La Floride est une nouvelle fois sous le feu des projecteurs pour sa politique de censure des livres dans les écoles et les bibliothèques de l’État. Pas moins de 700 nouveaux titres viennent en effet d’être ajoutés à la liste noire déjà bien fournie, portant à plus de 4500 le nombre total d’ouvrages désormais interdits aux élèves et aux enseignants. Parmi les œuvres récemment bannies figurent notamment les célèbres sagas Millénium de Stieg Larsson et Game of Thrones de George R. R. Martin, un choix qui suscite l’incompréhension et l’indignation.
Une censure qui ne cesse de s’accentuer
Depuis l’entrée en vigueur en juillet dernier du projet de loi 1069, qui permet aux parents de s’opposer à tout contenu jugé “pornographique ou inapproprié”, les autorités de Floride ont multiplié les interdictions de livres dans les établissements scolaires. Des classiques tels que Le Meilleur des mondes d’Aldous Huxley ou Les Aventures de Tom Sawyer de Mark Twain ont ainsi été retirés, tout comme des romans contemporains d’auteurs à succès comme Margaret Atwood.
Mais cette nouvelle salve de censure, qui vise des best-sellers mondialement connus comme Millénium et Game of Thrones, marque un cap dans la politique ultra-conservatrice menée par le gouverneur républicain Ron DeSantis. Les livres de Stieg Larsson, qualifiés d'”incorrects ou pornographiques”, ne pourront plus être étudiés en classe ni même empruntés en bibliothèque par les lycéens. Quant à la saga de fantasy de George R. R. Martin, elle rejoint sur la liste noire d’autres ouvrages populaires chez les adolescents comme ceux de Stephen King.
Des critères de censure très larges
Si les autorités invoquent le caractère “incorrect ou pornographique” des œuvres censurées, les critères retenus apparaissent en réalité extrêmement larges et subjectifs. Dans certains comtés particulièrement zélés comme celui d’Escambia, même des dictionnaires et des encyclopédies ont été retirés en raison de leur contenu jugé trop suggestif. Des biographies de stars comme Beyoncé ou Lady Gaga, mais aussi le Journal d’Anne Frank ou certains romans d’Agatha Christie ont connu le même sort.

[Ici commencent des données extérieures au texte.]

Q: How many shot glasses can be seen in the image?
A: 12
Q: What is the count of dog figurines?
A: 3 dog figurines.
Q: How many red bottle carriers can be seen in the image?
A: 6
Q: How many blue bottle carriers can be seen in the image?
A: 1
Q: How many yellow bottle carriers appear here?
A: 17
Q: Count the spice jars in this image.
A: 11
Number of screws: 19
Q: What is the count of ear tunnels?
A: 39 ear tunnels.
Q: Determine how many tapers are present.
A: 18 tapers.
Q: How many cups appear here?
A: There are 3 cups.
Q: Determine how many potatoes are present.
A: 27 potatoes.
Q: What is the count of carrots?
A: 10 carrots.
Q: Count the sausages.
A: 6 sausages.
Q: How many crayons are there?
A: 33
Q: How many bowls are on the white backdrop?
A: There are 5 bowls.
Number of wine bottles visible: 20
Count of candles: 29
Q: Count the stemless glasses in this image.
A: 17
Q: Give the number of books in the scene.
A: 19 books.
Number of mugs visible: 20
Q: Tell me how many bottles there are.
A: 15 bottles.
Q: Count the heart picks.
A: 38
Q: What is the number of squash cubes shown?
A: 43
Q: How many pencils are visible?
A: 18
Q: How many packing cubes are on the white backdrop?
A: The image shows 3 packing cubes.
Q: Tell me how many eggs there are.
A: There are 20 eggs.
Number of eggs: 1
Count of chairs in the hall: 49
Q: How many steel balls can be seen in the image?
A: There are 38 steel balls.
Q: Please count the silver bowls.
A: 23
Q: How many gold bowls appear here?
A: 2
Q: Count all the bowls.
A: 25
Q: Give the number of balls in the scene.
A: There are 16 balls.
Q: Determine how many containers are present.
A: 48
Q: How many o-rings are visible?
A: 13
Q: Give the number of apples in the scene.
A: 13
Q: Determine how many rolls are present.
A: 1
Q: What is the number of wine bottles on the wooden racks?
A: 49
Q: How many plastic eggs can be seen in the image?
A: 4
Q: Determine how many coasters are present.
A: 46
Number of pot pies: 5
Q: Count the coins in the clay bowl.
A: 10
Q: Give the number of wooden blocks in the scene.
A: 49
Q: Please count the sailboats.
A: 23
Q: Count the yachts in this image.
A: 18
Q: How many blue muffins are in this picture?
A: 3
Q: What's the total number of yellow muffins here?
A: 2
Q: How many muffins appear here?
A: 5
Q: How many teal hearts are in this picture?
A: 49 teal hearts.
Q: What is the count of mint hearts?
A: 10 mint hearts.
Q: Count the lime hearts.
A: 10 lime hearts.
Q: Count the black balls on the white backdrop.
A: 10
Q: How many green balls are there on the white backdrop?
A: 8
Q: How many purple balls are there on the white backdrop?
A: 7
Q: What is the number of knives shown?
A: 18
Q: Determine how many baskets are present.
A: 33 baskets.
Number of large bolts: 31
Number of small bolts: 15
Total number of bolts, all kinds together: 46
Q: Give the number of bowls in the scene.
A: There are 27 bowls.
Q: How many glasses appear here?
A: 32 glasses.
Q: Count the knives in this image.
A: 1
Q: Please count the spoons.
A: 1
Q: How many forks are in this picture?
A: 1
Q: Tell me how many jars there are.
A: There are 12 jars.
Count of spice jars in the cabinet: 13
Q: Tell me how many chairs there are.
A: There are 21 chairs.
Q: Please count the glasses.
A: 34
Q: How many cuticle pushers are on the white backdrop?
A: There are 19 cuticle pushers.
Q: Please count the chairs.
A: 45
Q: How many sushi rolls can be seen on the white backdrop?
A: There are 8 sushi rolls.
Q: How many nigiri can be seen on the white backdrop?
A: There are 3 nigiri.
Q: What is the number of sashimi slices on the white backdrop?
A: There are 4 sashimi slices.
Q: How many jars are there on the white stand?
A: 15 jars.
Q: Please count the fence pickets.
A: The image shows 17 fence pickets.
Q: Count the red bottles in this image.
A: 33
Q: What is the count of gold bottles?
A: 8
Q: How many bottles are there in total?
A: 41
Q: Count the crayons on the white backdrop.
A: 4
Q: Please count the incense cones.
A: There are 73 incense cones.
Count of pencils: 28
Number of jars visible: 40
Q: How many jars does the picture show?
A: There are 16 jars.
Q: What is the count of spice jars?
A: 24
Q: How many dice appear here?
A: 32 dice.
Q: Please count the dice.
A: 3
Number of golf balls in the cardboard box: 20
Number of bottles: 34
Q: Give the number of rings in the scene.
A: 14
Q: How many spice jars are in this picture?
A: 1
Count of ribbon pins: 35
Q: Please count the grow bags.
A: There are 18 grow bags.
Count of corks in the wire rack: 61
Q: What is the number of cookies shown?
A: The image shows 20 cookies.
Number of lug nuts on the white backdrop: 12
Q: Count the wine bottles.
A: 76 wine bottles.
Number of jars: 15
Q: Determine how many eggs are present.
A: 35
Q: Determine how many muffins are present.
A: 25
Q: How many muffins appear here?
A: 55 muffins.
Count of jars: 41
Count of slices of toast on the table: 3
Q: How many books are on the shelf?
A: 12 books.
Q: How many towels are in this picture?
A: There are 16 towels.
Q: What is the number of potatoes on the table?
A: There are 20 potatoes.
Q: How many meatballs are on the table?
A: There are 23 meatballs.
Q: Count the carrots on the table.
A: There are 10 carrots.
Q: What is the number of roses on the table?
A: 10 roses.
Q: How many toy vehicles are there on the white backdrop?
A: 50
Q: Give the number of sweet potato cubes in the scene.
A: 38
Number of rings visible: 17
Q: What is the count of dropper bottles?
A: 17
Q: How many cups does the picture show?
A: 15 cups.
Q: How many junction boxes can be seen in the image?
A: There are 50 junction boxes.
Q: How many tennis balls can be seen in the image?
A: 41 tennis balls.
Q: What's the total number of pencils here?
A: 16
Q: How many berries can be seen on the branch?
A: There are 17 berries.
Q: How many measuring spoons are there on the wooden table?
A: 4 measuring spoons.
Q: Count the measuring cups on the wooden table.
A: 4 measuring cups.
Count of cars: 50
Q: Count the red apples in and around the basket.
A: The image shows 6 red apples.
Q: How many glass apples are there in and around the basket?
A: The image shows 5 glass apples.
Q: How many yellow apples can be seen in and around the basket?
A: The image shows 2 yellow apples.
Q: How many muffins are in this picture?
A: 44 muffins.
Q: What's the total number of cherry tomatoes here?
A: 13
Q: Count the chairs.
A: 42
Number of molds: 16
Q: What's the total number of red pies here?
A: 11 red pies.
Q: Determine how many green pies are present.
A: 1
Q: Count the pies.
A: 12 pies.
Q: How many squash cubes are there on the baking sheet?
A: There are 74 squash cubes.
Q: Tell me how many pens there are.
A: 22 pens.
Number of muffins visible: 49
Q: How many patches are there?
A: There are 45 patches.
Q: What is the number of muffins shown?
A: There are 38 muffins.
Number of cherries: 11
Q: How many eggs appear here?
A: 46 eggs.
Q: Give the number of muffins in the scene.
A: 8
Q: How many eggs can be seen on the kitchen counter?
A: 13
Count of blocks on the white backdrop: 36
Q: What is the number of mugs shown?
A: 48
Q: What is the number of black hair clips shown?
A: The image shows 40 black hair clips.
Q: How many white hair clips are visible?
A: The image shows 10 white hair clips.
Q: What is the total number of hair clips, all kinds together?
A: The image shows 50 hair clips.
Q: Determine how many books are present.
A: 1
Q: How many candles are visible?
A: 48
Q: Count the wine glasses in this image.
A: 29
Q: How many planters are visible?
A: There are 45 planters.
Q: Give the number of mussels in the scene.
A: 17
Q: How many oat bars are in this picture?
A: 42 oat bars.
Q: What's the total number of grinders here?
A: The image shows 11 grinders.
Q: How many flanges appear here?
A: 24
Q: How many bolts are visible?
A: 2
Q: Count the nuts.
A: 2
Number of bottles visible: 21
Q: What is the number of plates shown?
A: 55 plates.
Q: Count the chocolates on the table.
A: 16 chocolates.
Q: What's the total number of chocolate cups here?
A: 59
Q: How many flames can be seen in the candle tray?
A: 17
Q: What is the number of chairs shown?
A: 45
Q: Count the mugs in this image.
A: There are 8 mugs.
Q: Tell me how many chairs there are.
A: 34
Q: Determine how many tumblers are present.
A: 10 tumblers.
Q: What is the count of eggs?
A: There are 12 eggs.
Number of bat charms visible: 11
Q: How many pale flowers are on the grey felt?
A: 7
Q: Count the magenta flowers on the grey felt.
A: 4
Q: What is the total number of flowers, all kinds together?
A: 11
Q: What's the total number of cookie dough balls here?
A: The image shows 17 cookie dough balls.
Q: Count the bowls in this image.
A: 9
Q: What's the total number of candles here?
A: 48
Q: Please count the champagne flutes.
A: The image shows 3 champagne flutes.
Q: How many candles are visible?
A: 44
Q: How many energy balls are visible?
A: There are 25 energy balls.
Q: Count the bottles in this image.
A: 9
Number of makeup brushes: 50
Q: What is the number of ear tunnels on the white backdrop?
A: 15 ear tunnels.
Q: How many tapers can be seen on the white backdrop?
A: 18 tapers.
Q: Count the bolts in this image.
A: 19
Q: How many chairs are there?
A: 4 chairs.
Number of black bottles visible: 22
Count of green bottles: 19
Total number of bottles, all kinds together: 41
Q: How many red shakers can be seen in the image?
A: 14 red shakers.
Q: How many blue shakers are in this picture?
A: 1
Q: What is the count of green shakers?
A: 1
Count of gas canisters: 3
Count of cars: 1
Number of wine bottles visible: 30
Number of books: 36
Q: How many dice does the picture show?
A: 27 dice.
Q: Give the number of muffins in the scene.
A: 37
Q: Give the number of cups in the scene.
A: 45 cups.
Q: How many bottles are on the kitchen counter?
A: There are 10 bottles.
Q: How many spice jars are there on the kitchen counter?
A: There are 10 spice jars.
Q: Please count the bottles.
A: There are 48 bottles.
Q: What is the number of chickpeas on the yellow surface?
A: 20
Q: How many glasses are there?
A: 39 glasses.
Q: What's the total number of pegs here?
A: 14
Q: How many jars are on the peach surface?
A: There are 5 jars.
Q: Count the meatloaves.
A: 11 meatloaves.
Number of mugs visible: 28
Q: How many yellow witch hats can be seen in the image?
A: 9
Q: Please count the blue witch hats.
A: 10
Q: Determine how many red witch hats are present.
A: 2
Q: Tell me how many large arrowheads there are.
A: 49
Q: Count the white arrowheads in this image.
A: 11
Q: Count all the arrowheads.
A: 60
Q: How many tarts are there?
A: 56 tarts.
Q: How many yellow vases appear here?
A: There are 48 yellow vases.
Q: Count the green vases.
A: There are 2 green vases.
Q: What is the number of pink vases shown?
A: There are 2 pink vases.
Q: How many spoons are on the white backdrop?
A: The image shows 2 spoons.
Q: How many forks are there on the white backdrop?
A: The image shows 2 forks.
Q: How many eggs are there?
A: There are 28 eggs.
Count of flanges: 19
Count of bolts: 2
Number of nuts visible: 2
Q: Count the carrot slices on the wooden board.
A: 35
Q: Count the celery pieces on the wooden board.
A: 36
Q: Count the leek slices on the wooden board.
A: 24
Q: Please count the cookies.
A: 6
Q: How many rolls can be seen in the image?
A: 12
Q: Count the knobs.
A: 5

L’an dernier, 4000 livres ont été interdits dans les écoles et dans les bibliothèques aux États-Unis. Cette année, le chiffre final va atteindre 10.000 titres.
déplore Hanna Nordell du PEN Club suédois.
Une atteinte à la liberté d’expression
Pour de nombreux observateurs, cette vague de censure sans précédent constitue une grave atteinte à la liberté d’expression et un dangereux retour en arrière. Interdire l’accès à des œuvres majeures de la littérature, sous prétexte qu’elles pourraient heurter la sensibilité de certains, revient à priver les jeunes générations de repères culturels essentiels et à entraver leur ouverture d’esprit.
Loin de protéger les élèves, cette politique risque au contraire de les infantiliser et de les couper de toute réflexion critique sur le monde qui les entoure. Comment en effet appréhender la complexité de notre société sans avoir accès à des récits ou des témoignages susceptibles de bousculer les idées reçues ?
Vers une généralisation de la censure ?
Si la Floride est aujourd’hui à la pointe de cette dérive liberticide, elle pourrait malheureusement faire des émules. Selon PEN America, au moins 33 des 70 districts scolaires de l’État ont déjà interdit des titres, et le mouvement ne cesse de s’amplifier. La Floride et l’Iowa sont les deux États qui ont enregistré le plus grand nombre d’interdictions de livres en 2023-2024, avec respectivement 4500 et 3600 ouvrages censurés.
Face à cette inquiétante tendance, il est urgent que les citoyens attachés aux valeurs de liberté et de pluralisme se mobilisent. Car c’est bien l’avenir de notre démocratie qui est en jeu. En bannissant des livres au nom d’une morale étriquée, c’est toute notre capacité à penser par nous-mêmes et à faire preuve d’esprit critique qui est menacée. Laissons aux jeunes générations la possibilité de grandir dans un monde ouvert, où la connaissance et l’imagination ne sont pas sacrifiées sur l’autel de l’ordre moral.